Lines taken from a collection:
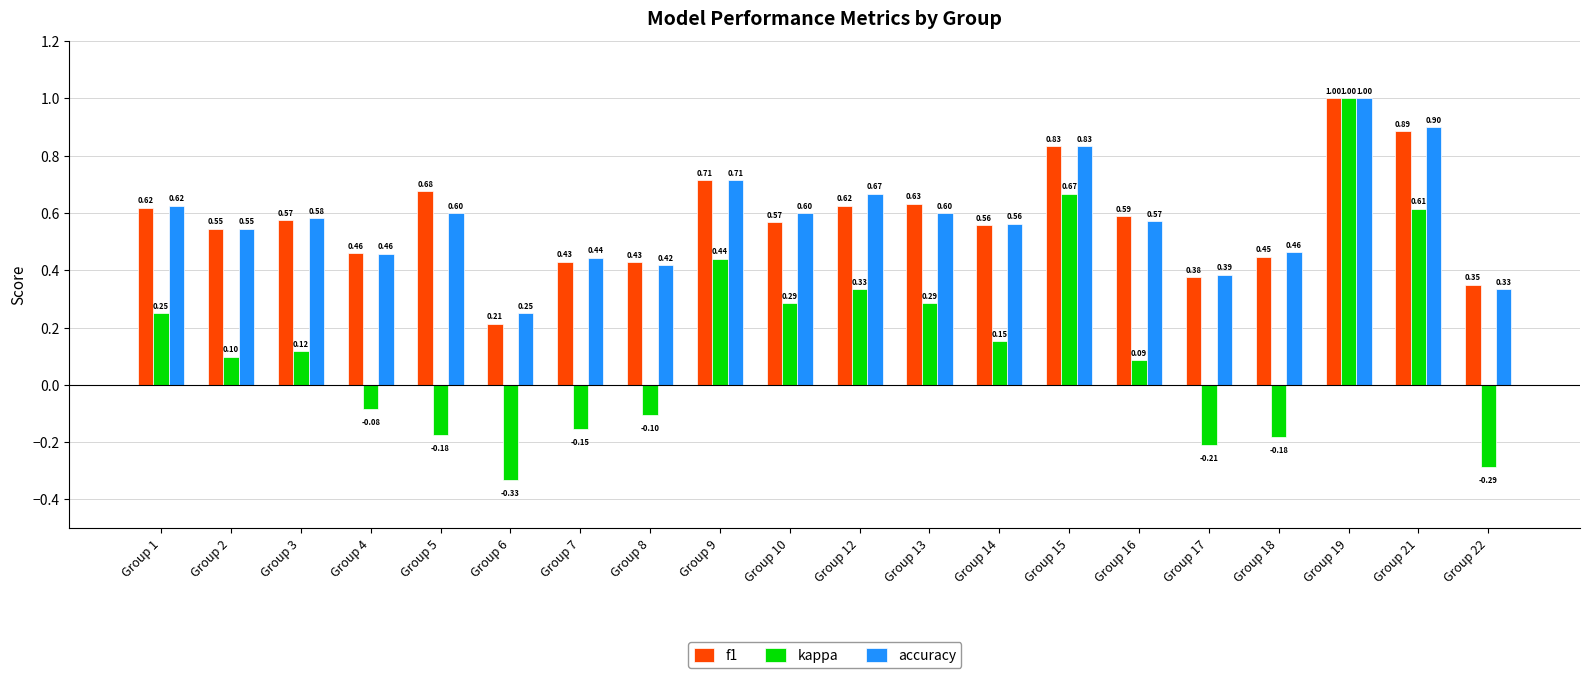

Which series has the largest total across all categories?

accuracy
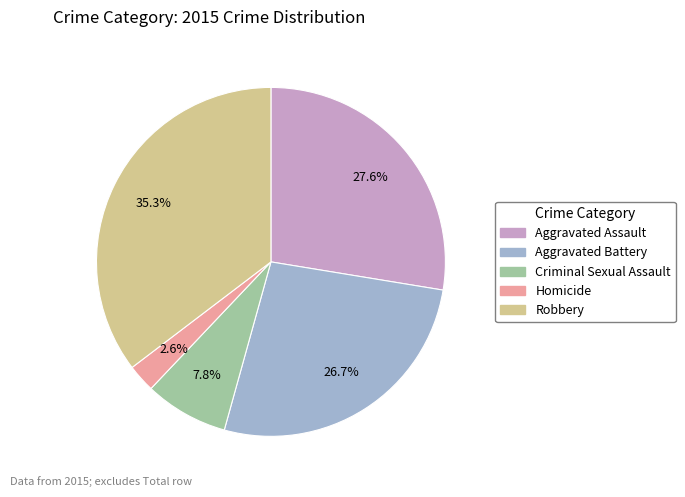

What is the ratio of the value at Aggravated Battery to the value at Aggravated Assault?

1.0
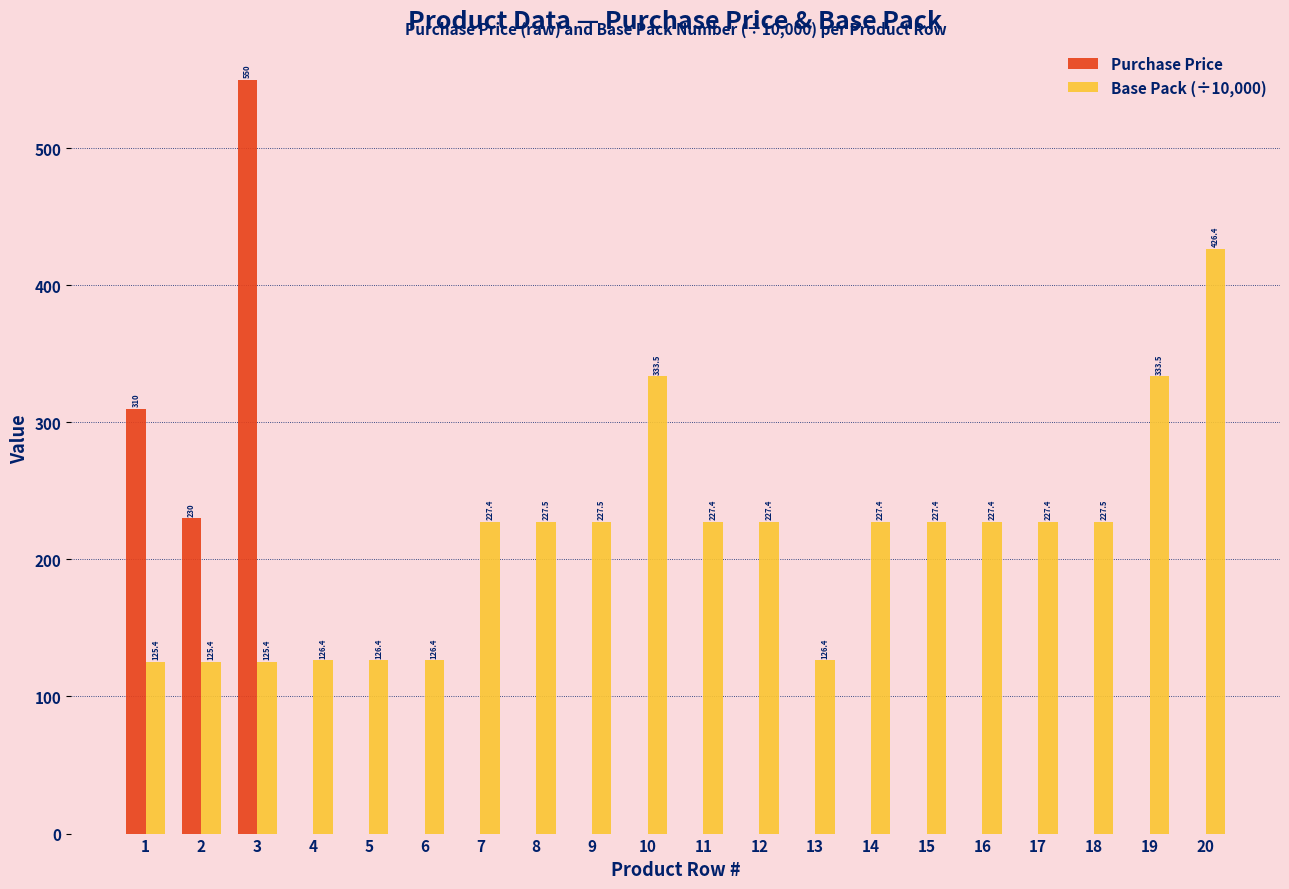

What is the sum of the Purchase Price values at 6 and 2?

230.0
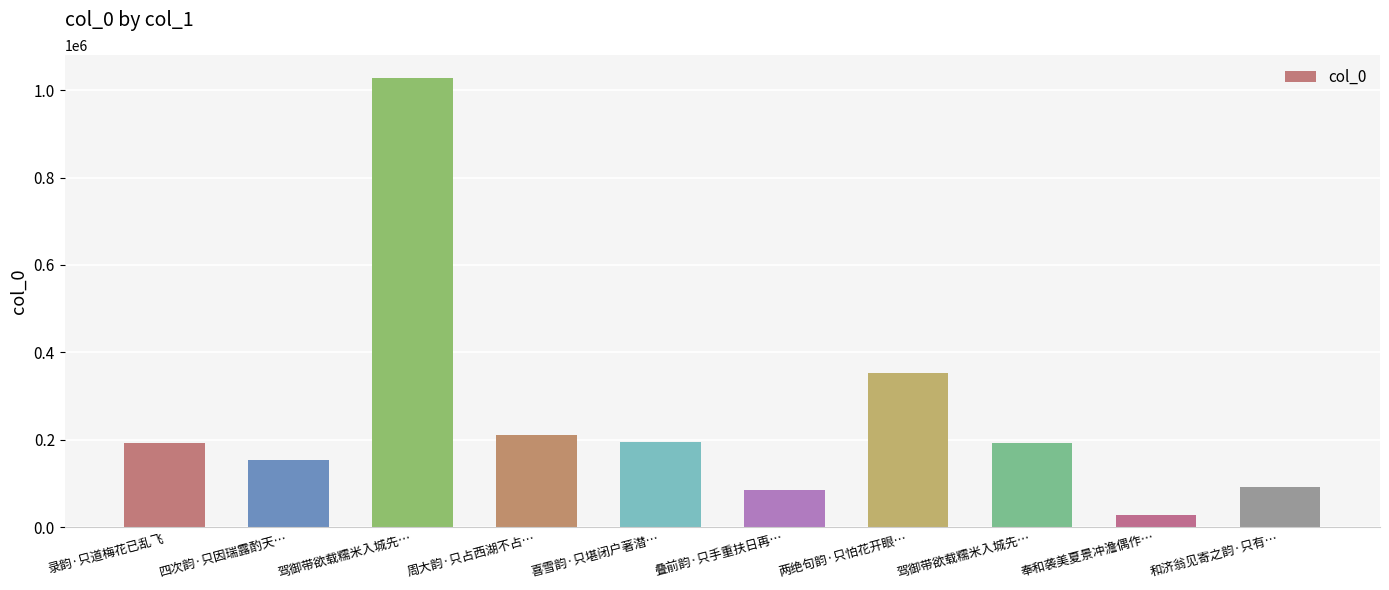

Between 周大韵·只占西湖不占… and 奉和袭美夏景冲澹偶作…, which is larger?

周大韵·只占西湖不占…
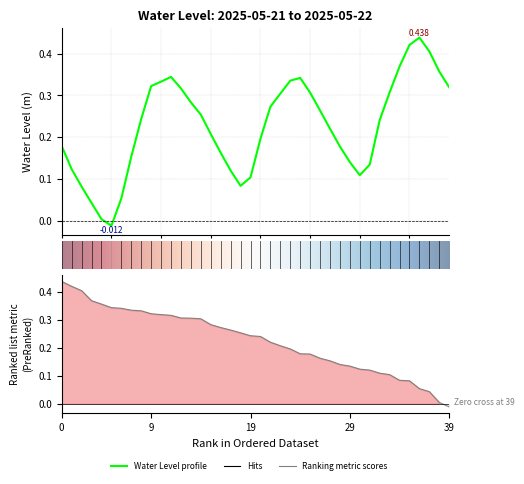

True or false: there are more than 2 points higher than both neighbors.

True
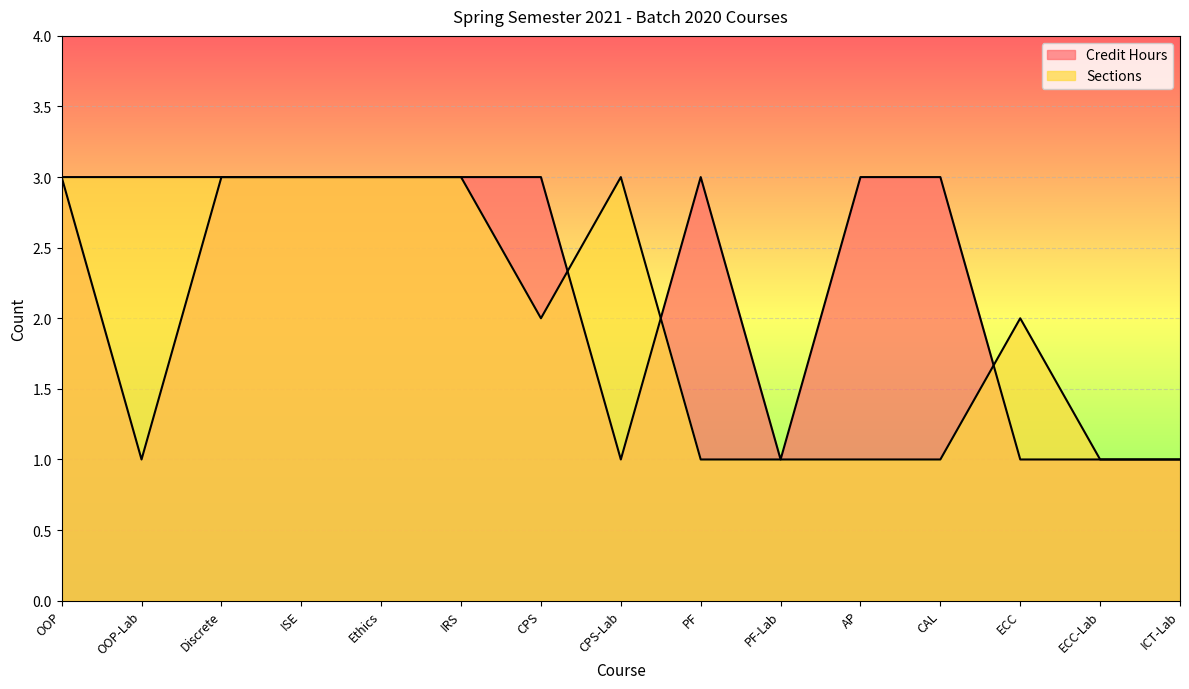

Reading left to right, extract all data points from this chart.

Credit Hours: OOP=3	OOP-Lab=1	Discrete=3	ISE=3	Ethics=3	IRS=3	CPS=3	CPS-Lab=1	PF=3	PF-Lab=1	AP=3	CAL=3	ECC=1	ECC-Lab=1	ICT-Lab=1
Sections: OOP=3	OOP-Lab=3	Discrete=3	ISE=3	Ethics=3	IRS=3	CPS=2	CPS-Lab=3	PF=1	PF-Lab=1	AP=1	CAL=1	ECC=2	ECC-Lab=1	ICT-Lab=1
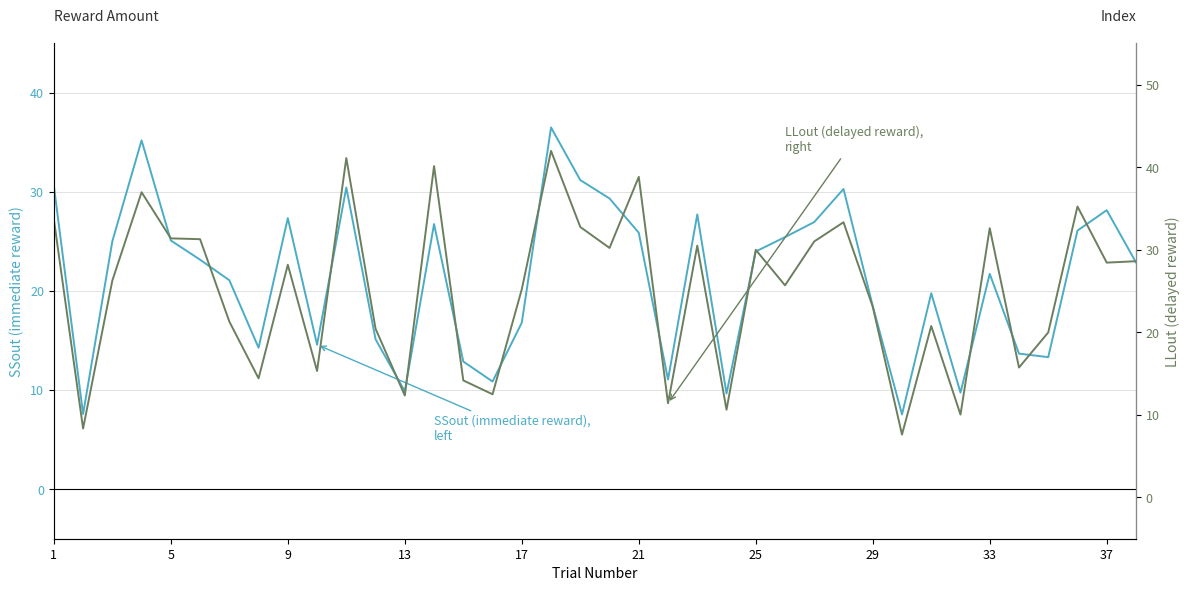

At which label does LLout (delayed reward) first exceed 28?

1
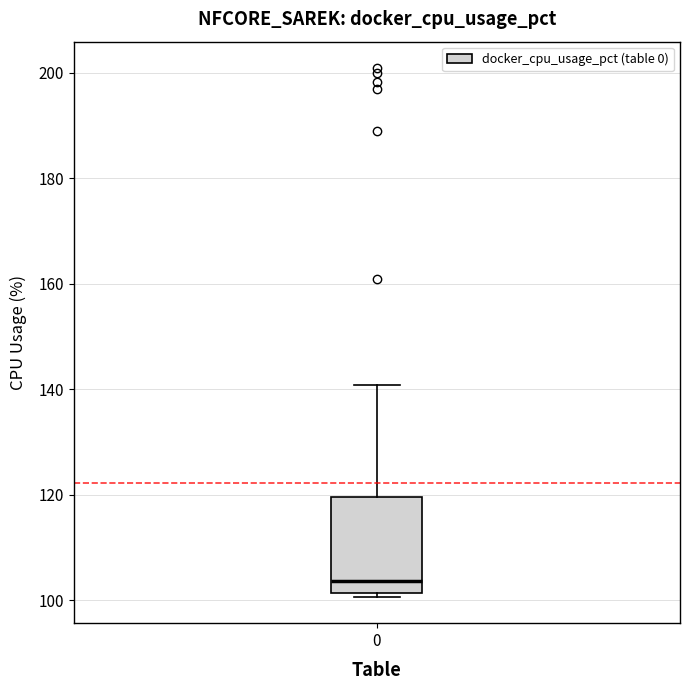

Transcribe this box plot: give where the median line is, the range the box spans, and where the two whiskers end, as read against the y-axis. The values are not printed on the chart, so give them approximately, as read against the axis.

median 104, box 102 to 120, whiskers 100 to 140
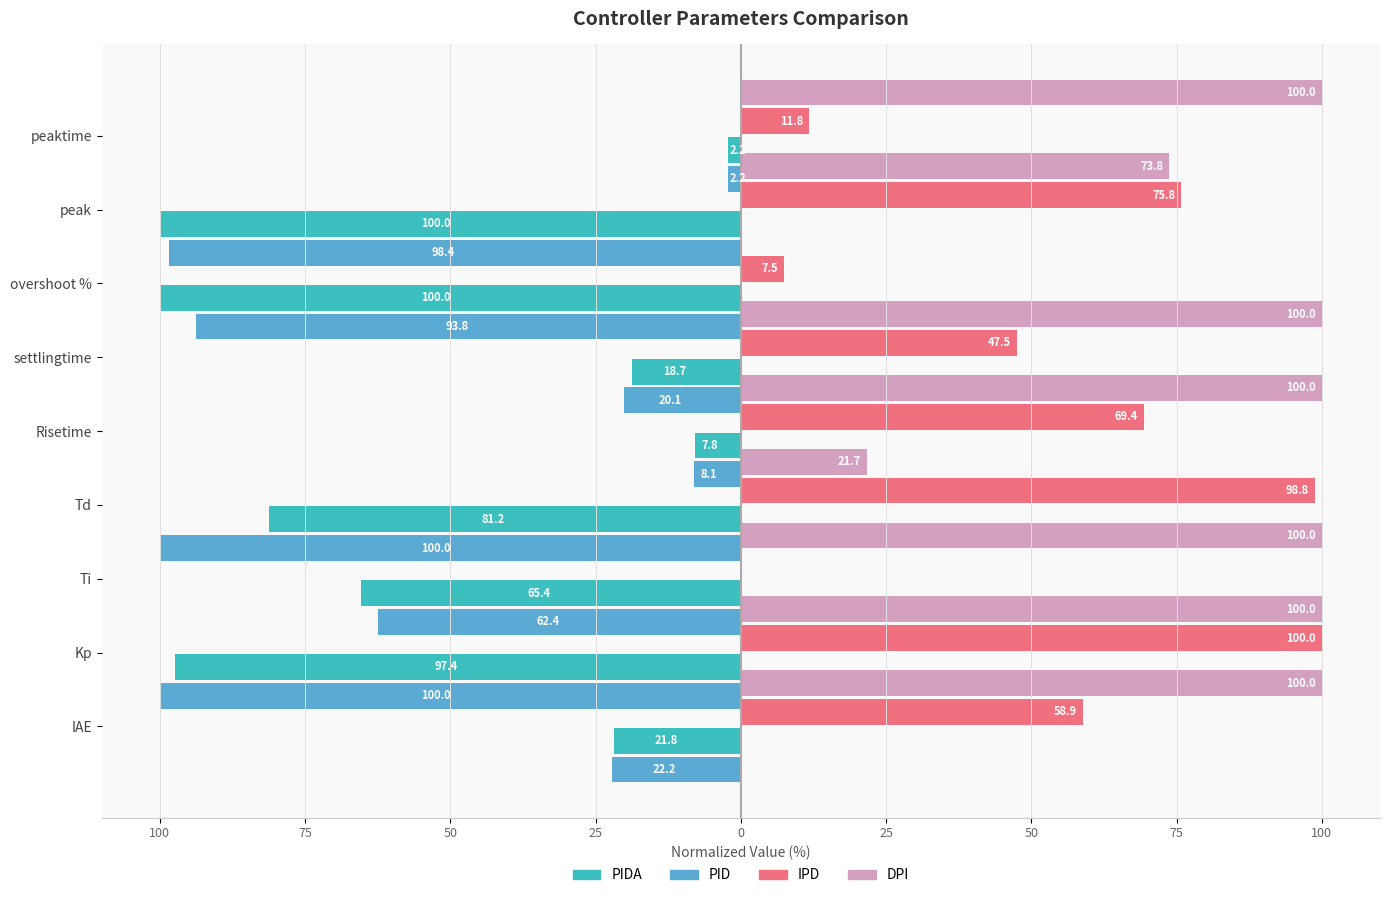

What is the difference between the maximum and minimum values in the PIDA series?

97.8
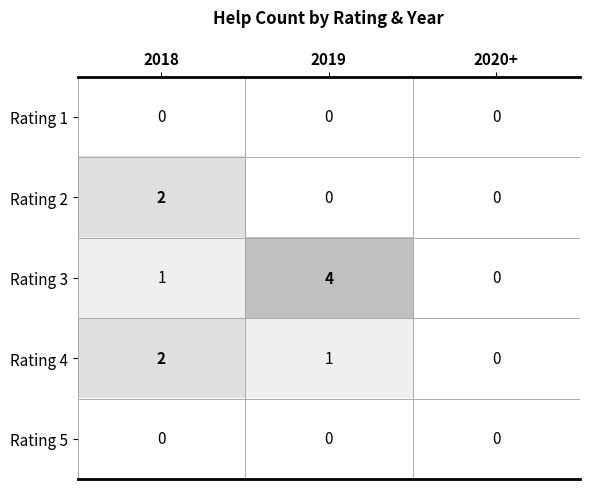

Rank the categories by Rating 4 value from lowest to highest.

2020+, 2019, 2018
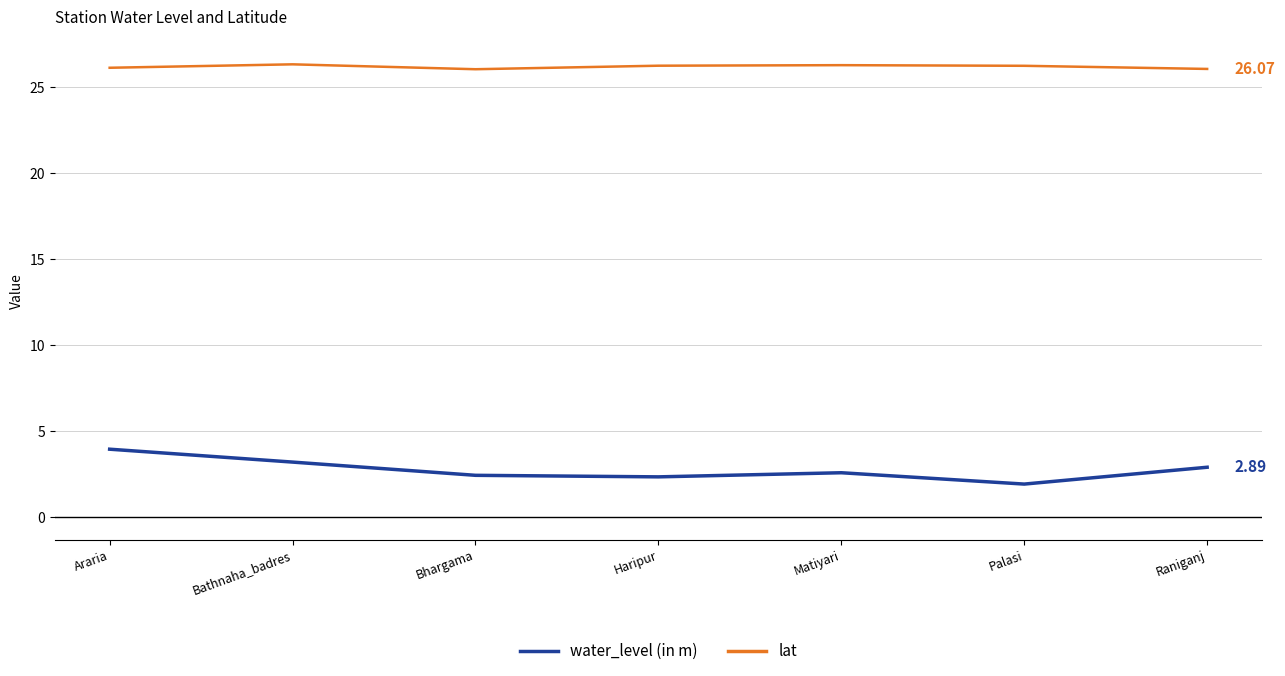

At Matiyari, list the series in order from largest to smallest.

lat, water_level (in m)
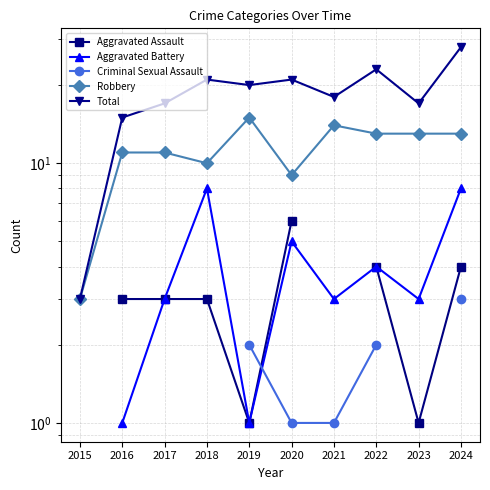

True or false: Aggravated Assault and Total intersect in this chart.

False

◆ Task to carry out ◆
Rewrite all the lines above as a numbered list, omitting the blank lines and the pictures.

◆ Worked solution ◆
1. Which series has the largest total across all categories?
2. accuracy
3. What is the ratio of the value at Aggravated Battery to the value at Aggravated Assault?
4. 1.0
5. What is the sum of the Purchase Price values at 6 and 2?
6. 230.0
7. Between 周大韵·只占西湖不占… and 奉和袭美夏景冲澹偶作…, which is larger?
8. 周大韵·只占西湖不占…
9. True or false: there are more than 2 points higher than both neighbors.
10. True
11. Reading left to right, extract all data points from this chart.
12. Credit Hours: OOP=3	OOP-Lab=1	Discrete=3	ISE=3	Ethics=3	IRS=3	CPS=3	CPS-Lab=1	PF=3	PF-Lab=1	AP=3	CAL=3	ECC=1	ECC-Lab=1	ICT-Lab=1
13. Sections: OOP=3	OOP-Lab=3	Discrete=3	ISE=3	Ethics=3	IRS=3	CPS=2	CPS-Lab=3	PF=1	PF-Lab=1	AP=1	CAL=1	ECC=2	ECC-Lab=1	ICT-Lab=1
14. At which label does LLout (delayed reward) first exceed 28?
15. 1
16. Transcribe this box plot: give where the median line is, the range the box spans, and where the two whiskers end, as read against the y-axis. The values are not printed on the chart, so give them approximately, as read against the axis.
17. median 104, box 102 to 120, whiskers 100 to 140
18. What is the difference between the maximum and minimum values in the PIDA series?
19. 97.8
20. Rank the categories by Rating 4 value from lowest to highest.
21. 2020+, 2019, 2018
22. At Matiyari, list the series in order from largest to smallest.
23. lat, water_level (in m)
24. True or false: Aggravated Assault and Total intersect in this chart.
25. False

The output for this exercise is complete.